DOCUMENT PASSAGE:
In the matter of Twitter vs. Musk, the world’s richest man has certainly had some lucky breaks since announcing, yet again, his intention to buy Twitter at $54.20 a share, or $44 billion. But there are some loose ends to tie up before the deal goes through. The focus is now shifting back to Elon’s banks, which have committed to providing $13 billion of debt, secured by Twitter’s assets. In today’s column, I consider how this game of chicken might resolve itself, evaluate the enigmatic legacy of Ray Dalio as he steps away from Bridgewater, and I query the oracle himself, Larry Summers, on the delicate dance between inflation and recession. His answer might surprise you; it sure surprised me.

Bill

The Elon-Wall Street Game of Chicken
The Elon-Wall Street Game of Chicken
News and notes on the latest intrigue at the upper echelons of Wall Street: Bridgewater after Dalio, the anxiety of Elon’s bankers, and a prophecy from Larry Summers.
WILLIAM D. COHAN WILLIAM D. COHAN
Late Thursday, the Chancery Court gave Elon until October 28 to get his deal done to buy Twitter. Judge Kathaleen McCormick also postponed the trial until November at the earliest and postponed his deposition. These are all lucky breaks for Elon and other than wanting to take what surely will be a messy trial off her docket, I’m not sure why she took pity on the world’s richest man.

PROVIDED MATERIAL:
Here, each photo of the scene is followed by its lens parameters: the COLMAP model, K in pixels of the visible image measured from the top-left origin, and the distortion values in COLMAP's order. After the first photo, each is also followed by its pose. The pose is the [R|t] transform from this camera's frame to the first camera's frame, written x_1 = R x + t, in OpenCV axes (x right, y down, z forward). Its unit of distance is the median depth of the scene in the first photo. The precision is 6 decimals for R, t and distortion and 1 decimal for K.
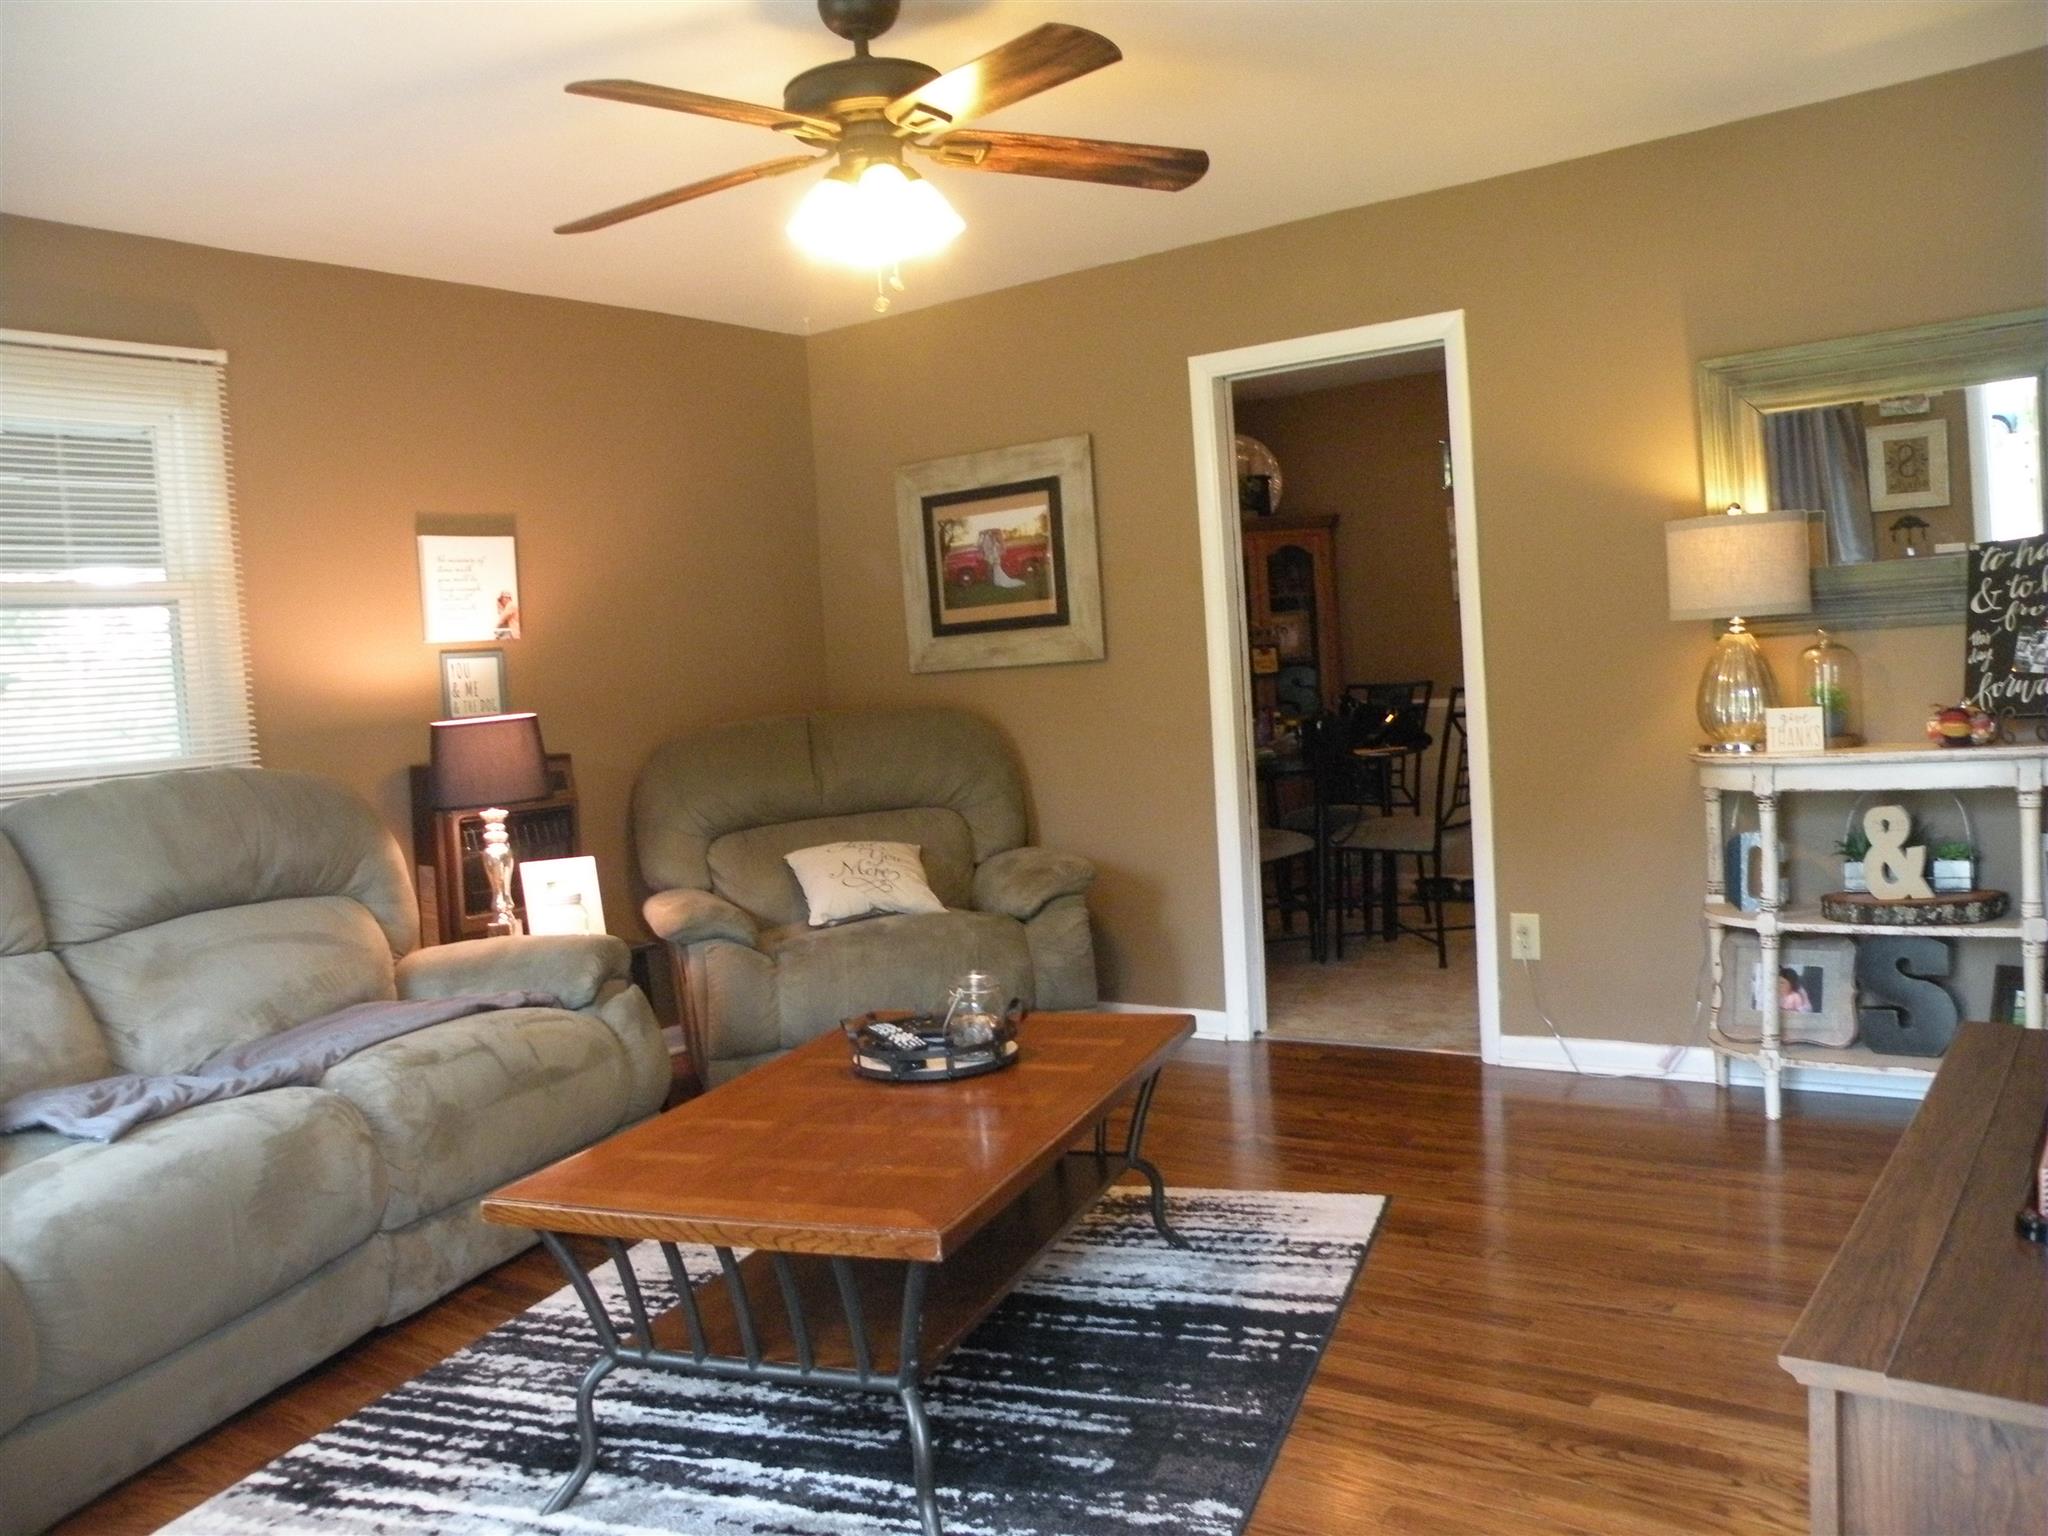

WHAT NEEDS TO BE DONE:
Write out the part of the column on Twitter and Musk that opens with the words containing "In the matter" and closes with "sure surprised me.", copying it word for word.

ANSWER TO THE EXERCISE:
In the matter of Twitter vs. Musk, the world’s richest man has certainly had some lucky breaks since announcing, yet again, his intention to buy Twitter at $54.20 a share, or $44 billion. But there are some loose ends to tie up before the deal goes through. The focus is now shifting back to Elon’s banks, which have committed to providing $13 billion of debt, secured by Twitter’s assets. In today’s column, I consider how this game of chicken might resolve itself, evaluate the enigmatic legacy of Ray Dalio as he steps away from Bridgewater, and I query the oracle himself, Larry Summers, on the delicate dance between inflation and recession. His answer might surprise you; it sure surprised me.